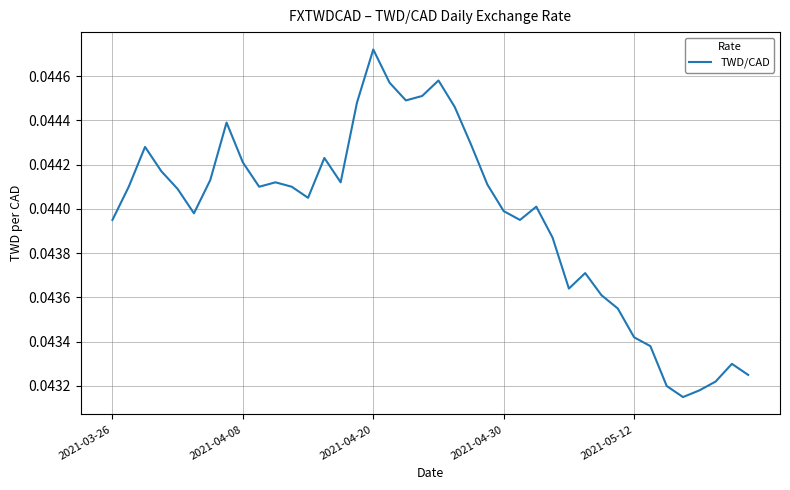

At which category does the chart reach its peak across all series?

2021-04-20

* * *

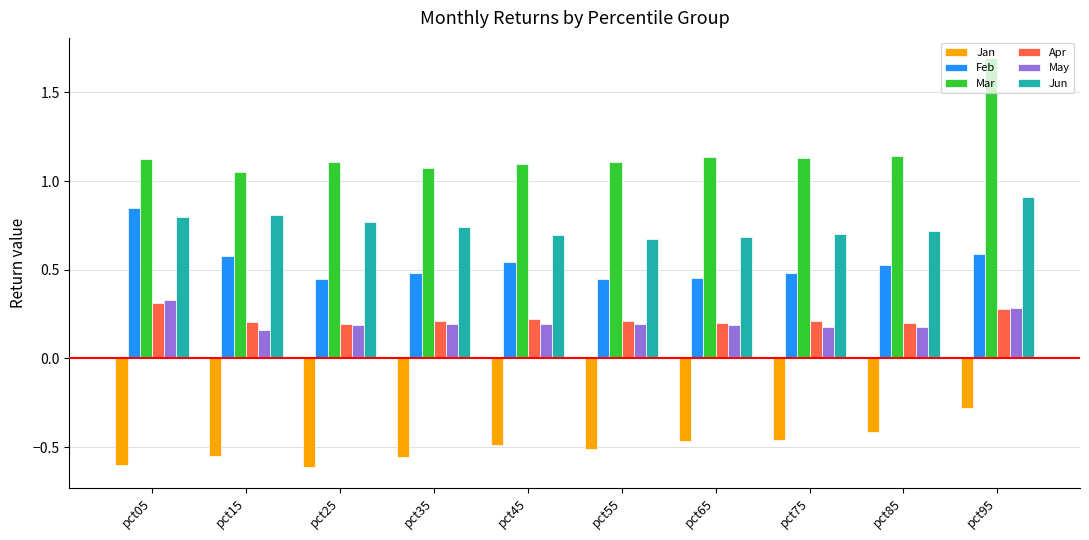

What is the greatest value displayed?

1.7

---

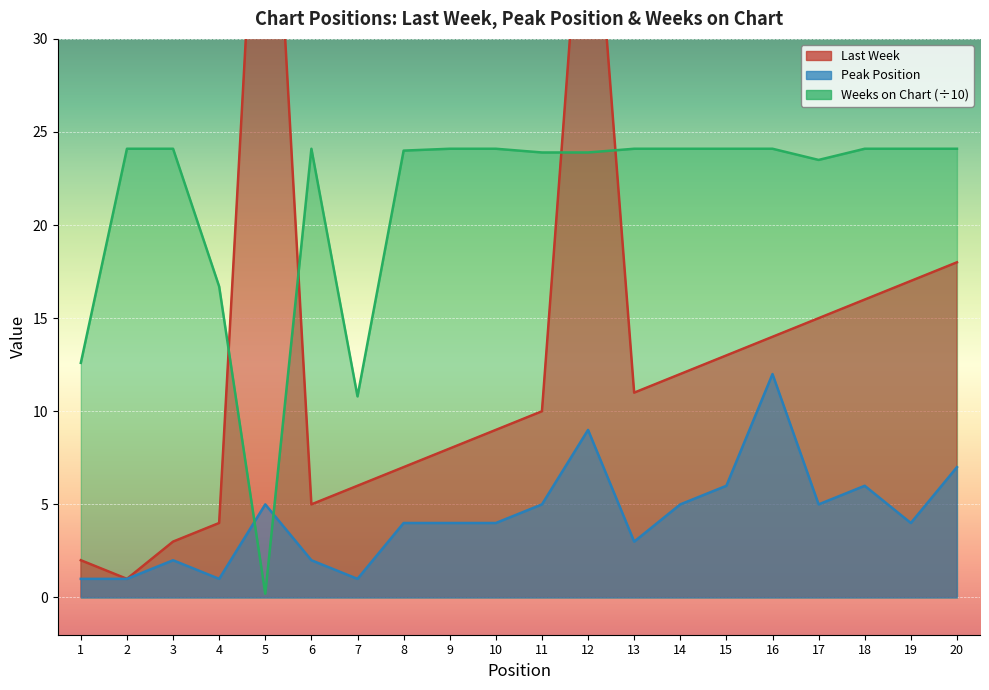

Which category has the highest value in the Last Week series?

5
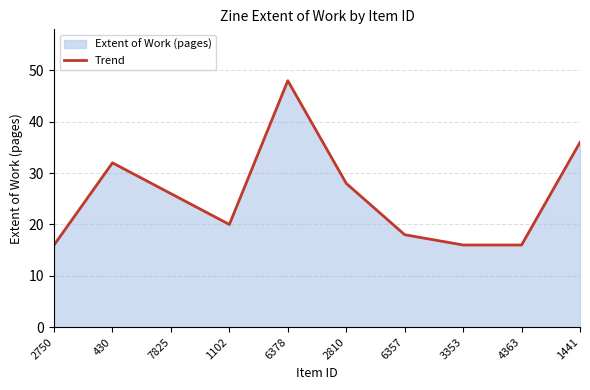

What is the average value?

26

** Assigned task **
List every line of the records above that contains the string "value", copying each line in full. Case counts.

** Result of this task **
What is the greatest value displayed?
Which category has the highest value in the Last Week series?
What is the average value?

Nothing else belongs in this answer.